A teenage girl could be a help with the little ones. Of course I saw that she had 3 young children - given it was only one post it's unlikely I hadn't read it!

Having three small children doesn't mean you can't have anyone else in the house. I would have agreed but said she'd have to help at meal times, do the dishwasher/dishes, help at bathtime etc.

She wouldnt be coming for a busmans holiday, she just wants a free hotel for 3 days!

YANBU OP, the fact she is an au-pair is completely irrelevant to this.

InstantAtom · 11/08/2011 11:00

YANBU. Say it's not convenient but you can recommend the nearby youth hostel.

DoMeDon · 11/08/2011 11:03

YANBU not to want anyone to stay but I think it's a bit overly harrumphy to say they are cheeky. I wouldn't mind one bit (except for the timing) - I'm an open house, do a favour kind of person though - you sound more 'ooh what an inconvenience' type Wink

nothingoldcanstay · 11/08/2011 11:24

I think it's a reasonable request even if you don't actually know her.
As an Au pair she is trusted in someone elses house with their children.
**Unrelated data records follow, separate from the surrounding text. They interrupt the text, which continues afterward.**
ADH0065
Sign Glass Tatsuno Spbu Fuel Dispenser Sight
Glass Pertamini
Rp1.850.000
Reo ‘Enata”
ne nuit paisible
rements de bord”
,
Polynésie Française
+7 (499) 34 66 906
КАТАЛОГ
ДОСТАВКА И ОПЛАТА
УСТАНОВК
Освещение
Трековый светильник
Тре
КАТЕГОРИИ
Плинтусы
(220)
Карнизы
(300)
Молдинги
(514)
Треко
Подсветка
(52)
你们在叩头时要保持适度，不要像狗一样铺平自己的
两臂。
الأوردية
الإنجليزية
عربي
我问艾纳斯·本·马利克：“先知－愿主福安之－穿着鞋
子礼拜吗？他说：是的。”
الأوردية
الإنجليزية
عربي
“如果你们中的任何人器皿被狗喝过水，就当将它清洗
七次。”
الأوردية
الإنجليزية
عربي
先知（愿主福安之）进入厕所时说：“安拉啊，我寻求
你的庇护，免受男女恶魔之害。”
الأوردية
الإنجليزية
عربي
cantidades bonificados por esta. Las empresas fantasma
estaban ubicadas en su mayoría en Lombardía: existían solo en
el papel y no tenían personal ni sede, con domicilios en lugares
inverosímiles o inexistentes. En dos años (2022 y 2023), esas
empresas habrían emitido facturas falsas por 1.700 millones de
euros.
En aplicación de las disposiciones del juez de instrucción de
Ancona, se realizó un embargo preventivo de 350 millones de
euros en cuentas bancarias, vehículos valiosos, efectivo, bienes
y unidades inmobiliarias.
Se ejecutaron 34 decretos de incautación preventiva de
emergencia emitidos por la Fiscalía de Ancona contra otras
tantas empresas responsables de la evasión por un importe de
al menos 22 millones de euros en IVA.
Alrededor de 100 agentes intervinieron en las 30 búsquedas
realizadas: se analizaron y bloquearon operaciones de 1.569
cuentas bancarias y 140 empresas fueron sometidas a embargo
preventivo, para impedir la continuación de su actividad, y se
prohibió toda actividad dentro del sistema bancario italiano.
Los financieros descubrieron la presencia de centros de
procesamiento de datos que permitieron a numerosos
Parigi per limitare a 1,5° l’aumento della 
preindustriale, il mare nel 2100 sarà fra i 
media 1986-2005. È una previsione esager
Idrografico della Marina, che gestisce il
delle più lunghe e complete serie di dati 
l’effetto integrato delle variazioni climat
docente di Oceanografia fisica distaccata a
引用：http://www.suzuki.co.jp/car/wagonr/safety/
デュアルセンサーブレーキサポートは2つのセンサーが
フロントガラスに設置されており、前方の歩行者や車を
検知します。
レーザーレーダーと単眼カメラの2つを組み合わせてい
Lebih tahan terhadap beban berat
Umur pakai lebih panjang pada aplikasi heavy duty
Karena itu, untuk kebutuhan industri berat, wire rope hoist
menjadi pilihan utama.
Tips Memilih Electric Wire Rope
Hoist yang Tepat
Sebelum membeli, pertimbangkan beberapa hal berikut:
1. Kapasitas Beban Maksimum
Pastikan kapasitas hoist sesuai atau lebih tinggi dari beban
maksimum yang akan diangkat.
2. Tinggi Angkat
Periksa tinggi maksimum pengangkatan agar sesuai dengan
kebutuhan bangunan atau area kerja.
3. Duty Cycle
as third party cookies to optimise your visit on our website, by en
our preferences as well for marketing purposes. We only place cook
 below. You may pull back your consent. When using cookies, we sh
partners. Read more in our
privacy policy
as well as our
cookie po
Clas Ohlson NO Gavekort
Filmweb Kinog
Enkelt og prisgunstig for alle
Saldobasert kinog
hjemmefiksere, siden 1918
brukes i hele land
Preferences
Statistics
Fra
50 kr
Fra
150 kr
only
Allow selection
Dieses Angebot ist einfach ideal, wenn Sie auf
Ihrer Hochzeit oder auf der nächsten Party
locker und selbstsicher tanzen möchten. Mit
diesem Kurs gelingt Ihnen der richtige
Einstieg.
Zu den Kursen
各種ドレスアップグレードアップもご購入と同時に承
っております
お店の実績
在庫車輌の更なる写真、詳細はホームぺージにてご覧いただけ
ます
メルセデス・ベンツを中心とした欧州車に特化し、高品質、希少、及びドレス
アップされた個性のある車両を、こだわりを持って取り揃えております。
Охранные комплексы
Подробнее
She won't get paid a lot and DH's friend is trying to help her out as most employers of au pairs and nannies do. I think it's normal to have friends ask other peoples au pairs for babysitting or related work and you get used to having an informal" favours" relationship with other families.
However if you don't fancy it just say no.
It's not unreasonable requsest though.